All sponsored search listings are created equal, or so decrees Brandt Dainow, CEO of ThinkMetrics and Internet ad veteran, after reviewing click-through trends over the past three years. In a nutshell, you can start saving money by not bidding on that top spot. Others, like Enquiro’s Gord Hotchkiss, aren’t convinced.

Curious to see if searchers had become more discriminating over the years, Dainow pulled three years worth of click-through stats (well, three years worth of Christmas season stats) for his campaigns. He compared 1,500 pairs of keywords for each month, their average position in the SERPs, and corresponding click-through rates.

The results, when graphed, did seem to trend toward a more discerning search populace that may actually read the text ads, rather than blindly clicking on the first (or top) ad on the screen. This indicates the greater importance

“By 2006,” he writes, “things had changed considerably. While there is some advantage to the number one and number three slots, all positions in the listings show roughly the same clickthrough rates. . .

“What this tells me is that the days are gone when paying more for an ad’s position could be justified by increased traffic. There is no longer any value in paying more than someone else to place your ad above theirs.”
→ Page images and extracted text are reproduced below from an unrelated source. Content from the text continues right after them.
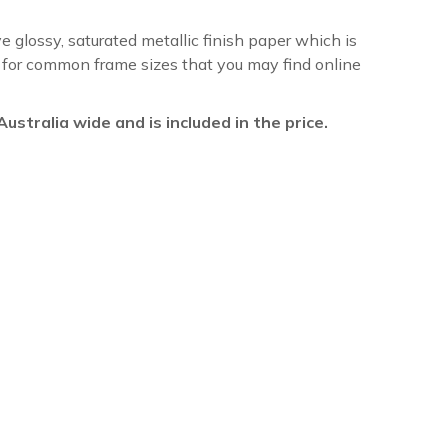
ve glossy, saturated metallic finish paper which is
re for common frame sizes that you may find online
l Australia wide and is included in the price.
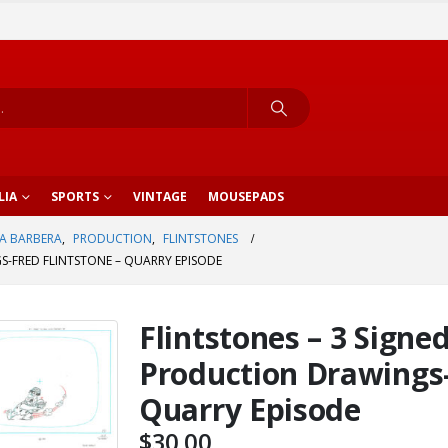
LIA
SPORTS
VINTAGE
MOUSEPADS
A BARBERA
,
PRODUCTION
,
FLINTSTONES
S-FRED FLINTSTONE – QUARRY EPISODE
Flintstones – 3 Signe
Production Drawings-
Quarry Episode
$
30.00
Hotchkiss was quick to put the breaks on this idea, looking back over his own metrics, and pleading for more evidence to support such a bold conclusion.

“This runs directly counter to all the research we’ve done, and also that done by others. . .” he writes.”This runs counter to our eye tracking, which showed a strong correlation, primarily on first page visits. Top sponsored ads on Google received 2 to 3 times the click throughs.”

Hotchkiss notes that Dainow’s results are limited to his own campaign and that it may be premature to draw such conclusions. But they are in general agreement that “relevant and compelling copy does make a huge difference in the click-through rate of the ad.